Add the minced garlic and grated ginger, cooking for another 5 minutes until fragrant.
Stir in the remaining 1 teaspoon of chipotle chile powder, the curry powder, and the ground cinnamon. Let the spices toast briefly, about 1 minute.
Pour in the coconut milk and ½ cup of water. Increase the heat to medium-high and bring the mixture to a boil. Let it simmer for about 5 minutes, stirring occasionally, until it thickens slightly. Add the lemon juice and mix well.

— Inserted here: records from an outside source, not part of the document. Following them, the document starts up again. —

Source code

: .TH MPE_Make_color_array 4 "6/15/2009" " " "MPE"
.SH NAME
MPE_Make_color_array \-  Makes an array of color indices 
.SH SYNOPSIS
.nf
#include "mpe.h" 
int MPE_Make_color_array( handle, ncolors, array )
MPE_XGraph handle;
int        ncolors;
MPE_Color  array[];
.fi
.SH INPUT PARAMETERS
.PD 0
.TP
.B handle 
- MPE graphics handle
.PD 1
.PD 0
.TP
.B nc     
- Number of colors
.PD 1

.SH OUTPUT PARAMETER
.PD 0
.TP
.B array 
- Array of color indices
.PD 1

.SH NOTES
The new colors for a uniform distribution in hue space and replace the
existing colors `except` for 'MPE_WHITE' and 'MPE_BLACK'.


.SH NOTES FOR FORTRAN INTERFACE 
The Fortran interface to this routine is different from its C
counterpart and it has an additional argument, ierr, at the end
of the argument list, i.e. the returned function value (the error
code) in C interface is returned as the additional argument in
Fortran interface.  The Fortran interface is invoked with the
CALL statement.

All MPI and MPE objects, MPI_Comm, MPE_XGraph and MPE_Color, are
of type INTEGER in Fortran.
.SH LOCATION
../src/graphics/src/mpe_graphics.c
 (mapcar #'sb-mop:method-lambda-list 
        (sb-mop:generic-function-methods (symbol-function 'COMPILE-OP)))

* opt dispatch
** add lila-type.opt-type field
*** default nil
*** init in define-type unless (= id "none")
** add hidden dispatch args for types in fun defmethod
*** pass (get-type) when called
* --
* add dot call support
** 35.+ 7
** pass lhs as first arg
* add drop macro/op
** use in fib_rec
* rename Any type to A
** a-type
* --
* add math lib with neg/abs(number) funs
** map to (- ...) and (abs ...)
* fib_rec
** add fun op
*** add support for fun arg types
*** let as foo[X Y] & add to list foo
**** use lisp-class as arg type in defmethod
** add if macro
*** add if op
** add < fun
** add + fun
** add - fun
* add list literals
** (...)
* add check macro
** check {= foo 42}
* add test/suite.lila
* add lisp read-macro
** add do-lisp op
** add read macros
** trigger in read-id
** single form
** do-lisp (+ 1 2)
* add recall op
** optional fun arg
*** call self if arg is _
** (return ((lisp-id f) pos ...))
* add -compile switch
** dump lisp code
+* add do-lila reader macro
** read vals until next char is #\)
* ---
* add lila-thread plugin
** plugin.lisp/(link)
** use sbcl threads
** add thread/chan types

Combine the meatballs with the sauce:
Add the baked meatballs to the skillet with the sauce. Gently stir to coat the meatballs evenly. Let everything simmer for an additional 5 minutes, allowing the sauce to thicken further. Stir in the chopped cilantro.
Serve:
Serve the coconut-curry meatballs hot, accompanied by steamed rice or naan. Garnish with extra cilantro for added freshness, if desired.
Notes
For a spicier dish, increase the amount of chipotle chile powder.
Substitute ground turkey or chicken for a lighter alternative.
Add steamed vegetables, like peas or spinach, for extra nutrients.